I’ve been going through something big with one of my kids. So big, that it occasioned a parent wellness weekend. Though born in Marin County, where words like “wellness” flow like water, I don’t much buy into that hippie shit. Maybe because I’ve done so much therapy, so much yoga, so many cleanses, so much self-care, that the language of that world is sometimes a turn-off. What’s that saying, “Live in Northern California once, but leave before you get too soft”? Yeah, well, I’m soft as a baby’s bottom but sometimes I feel the need to fight the stereotype.
Anyway, dragging my heels, I went to wellness weekend. It ended up being, don’t be shocked, transformative. The meditation, the yoga, the tri-fold breath, the mindfulness, it was all quite beautiful. And it got me closer to my feelings than I’ve been this year. I’ve got some grief lurking. The kid in question is alive and fairly well but my children are where I live. If they hurt, I hurt. And when the train goes off the rails, I should really take a minute to mourn the original destination. Hard to mourn, hard to feel, when you’re problem-solving, when you’re panicked, when you’re terrified. Hello, wellness weekend!

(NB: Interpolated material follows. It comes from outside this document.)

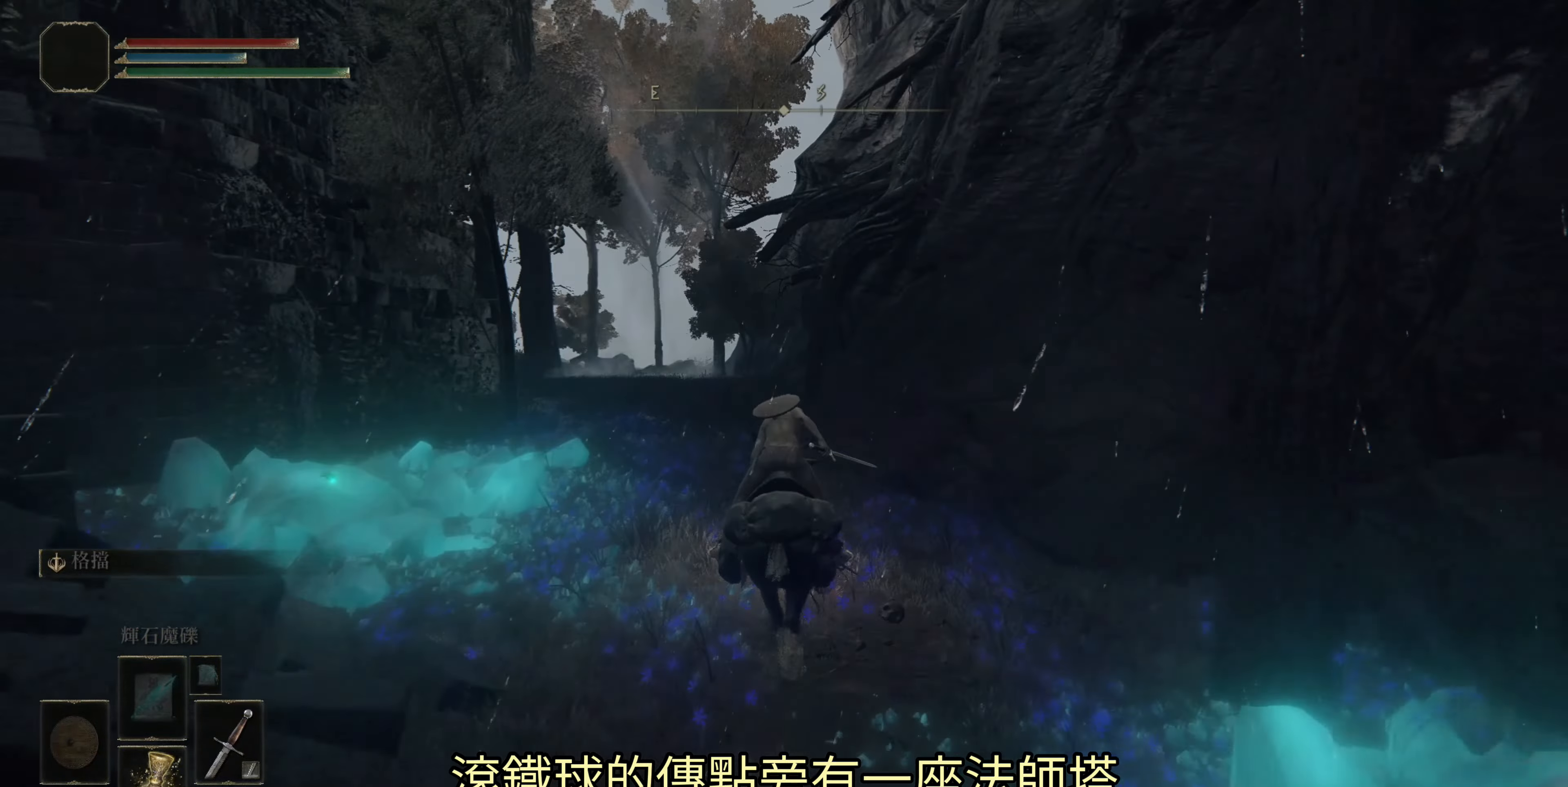
{"buttons": [], "left_stick": "up", "right_stick": "center", "events": [[133, "right_stick", "down-left"], [217, "right_stick", "center"]]}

One of the exercises that weekend was constructing a personal wellness plan. I’m the only one of my neighbors not to have one, I’m sure. I was asked to pinpoint what gives me joy - sure, easy, so many things give me joy. The next step was to build a plan around those things - to make sure I actually do them.

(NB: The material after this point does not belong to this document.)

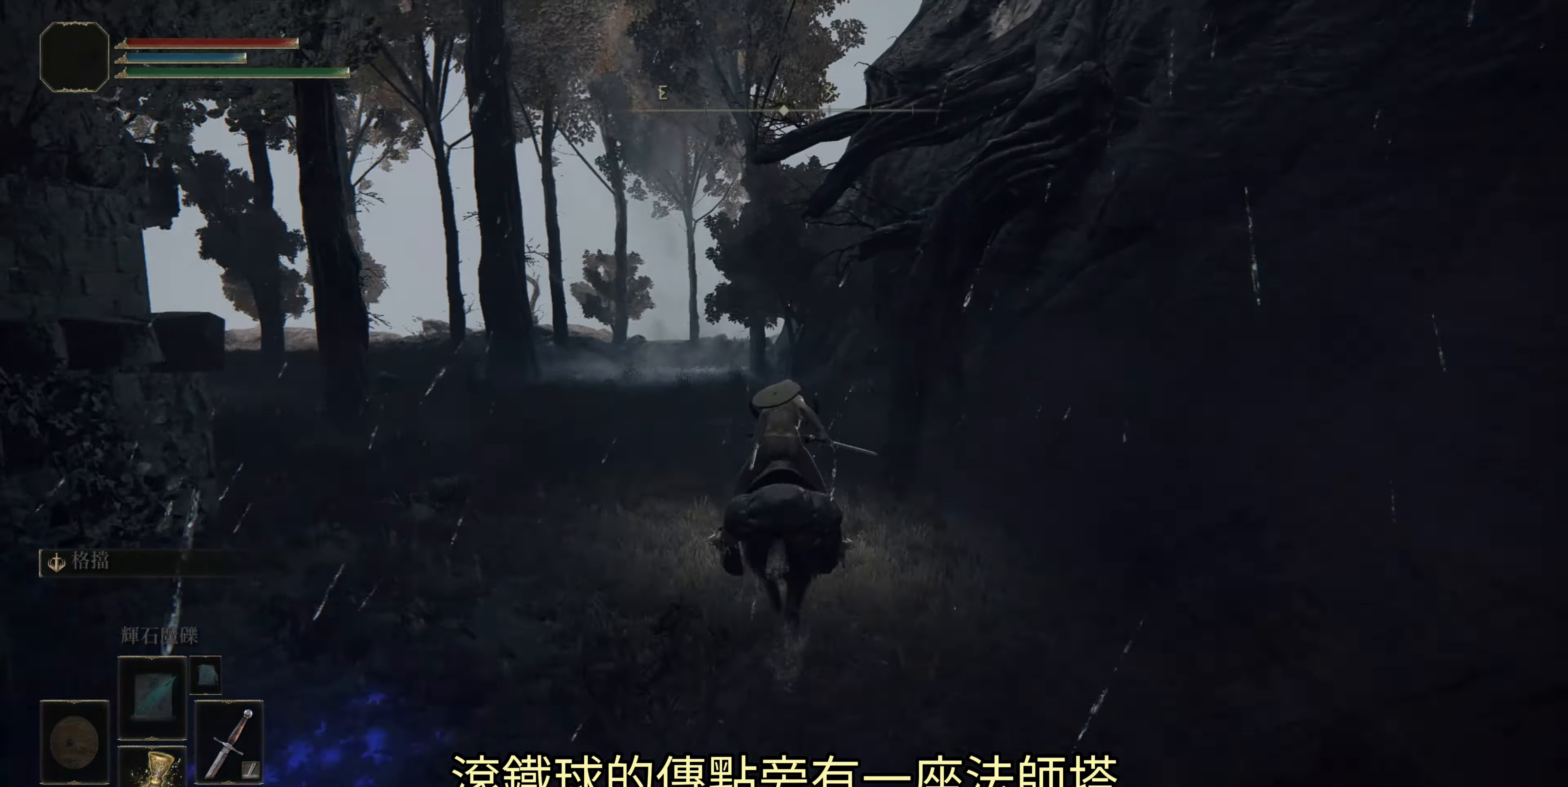
{"buttons": [], "left_stick": "up", "right_stick": "center", "events": []}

On my list: see live music, dance, sing, publish here - all at least once a month, see friends socially weekly, read fiction daily, exercise in one form or another, drink at least two quarts of water, eat six servings of vegetables daily. So here’s what’s cool: all those things happen already. Also on the list (close your ears, kids, though guess what, here’s news, Mom is a human being), sex. That was also happening but then I went and cut ties with my distributor. And I’m probably going to wait to do that again until I’m really crushed out (another form of self-care - love AND sex, such a concept). A reach: only one alcoholic beverage per night if I’m on my own (two is my preference). And, find a time and place to cry - ideally once a week. This last one has not yet happened. I’m such a good crier, too. Like Holly Hunter in “Broadcast News”, sobbing on cue to clear the emotional system. I’ve got to make a plan to put on a sad movie and go for it but sometimes it feels safer to sit in numbness (I’m fighting the novocaine, I promise).

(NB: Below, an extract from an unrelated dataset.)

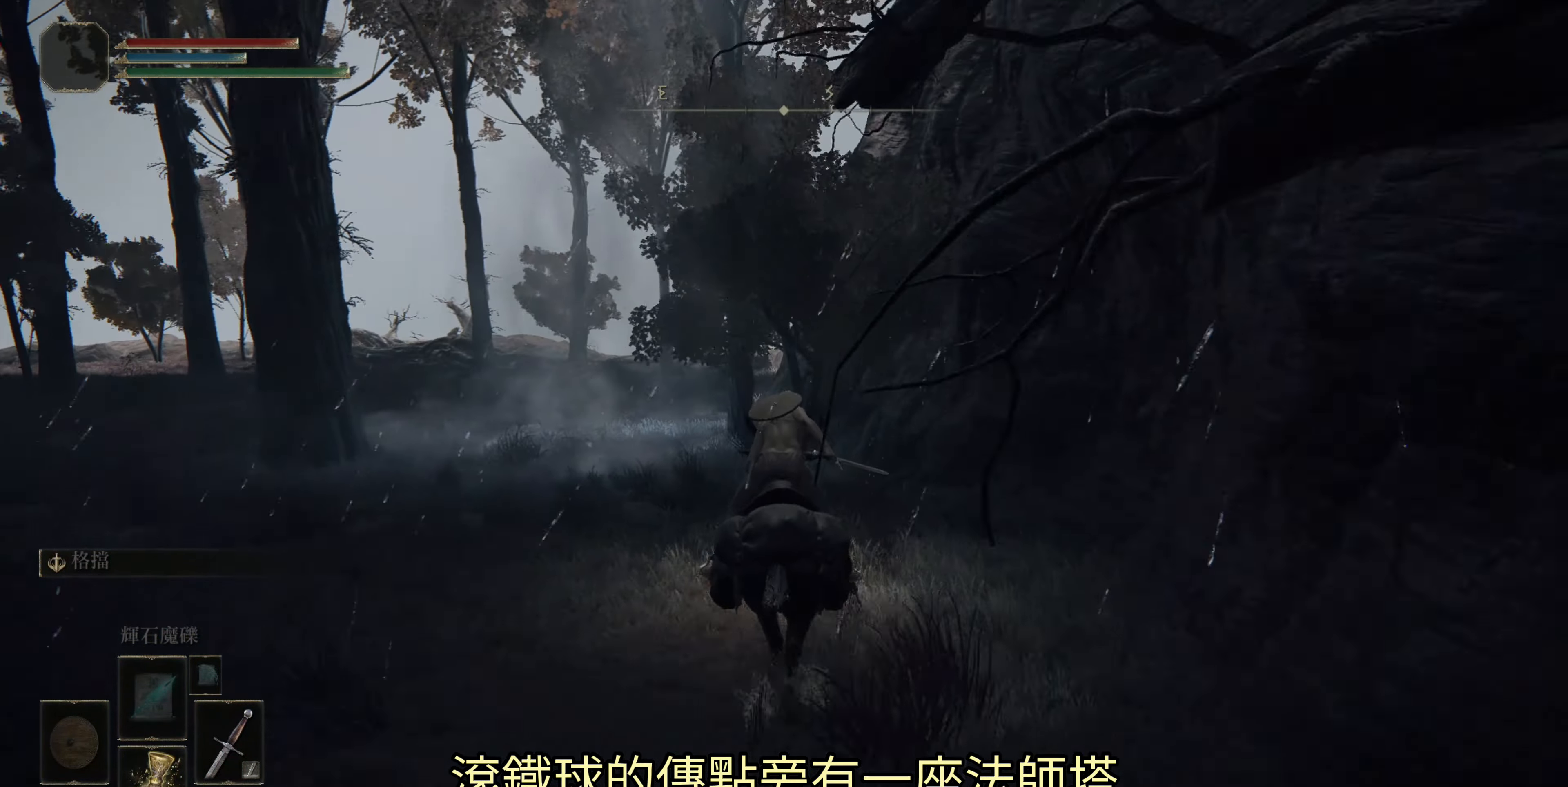
{"buttons": [], "left_stick": "center", "right_stick": "center", "events": [[133, "right_stick", "left"], [333, "right_stick", "center"], [383, "left_stick", "center"]]}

All this is, of course, self-love, something I don’t feel particularly adept at. I’m great at beating up on myself (what, you, too?), self-criticism, even self-loathing on occasion. But I’m a concrete girl, a utilitarian. Given a plan, boxes to check, I’m all over it. I’m terrific with lists.
There is power in writing things down. Particularly wishes or dreams or plans. It can help them manifest (another Marin word). Although I was doing those things above, I’m now more conscious of making sure they happen with frequency. And every time I do them, I know I’m caring for myself. And caring for myself, connecting with myself, makes me feel more connected with those around me, with the natural world, with whatever spirit in which I believe.
It’s too late for me, friends, I’m so soft I’m melting.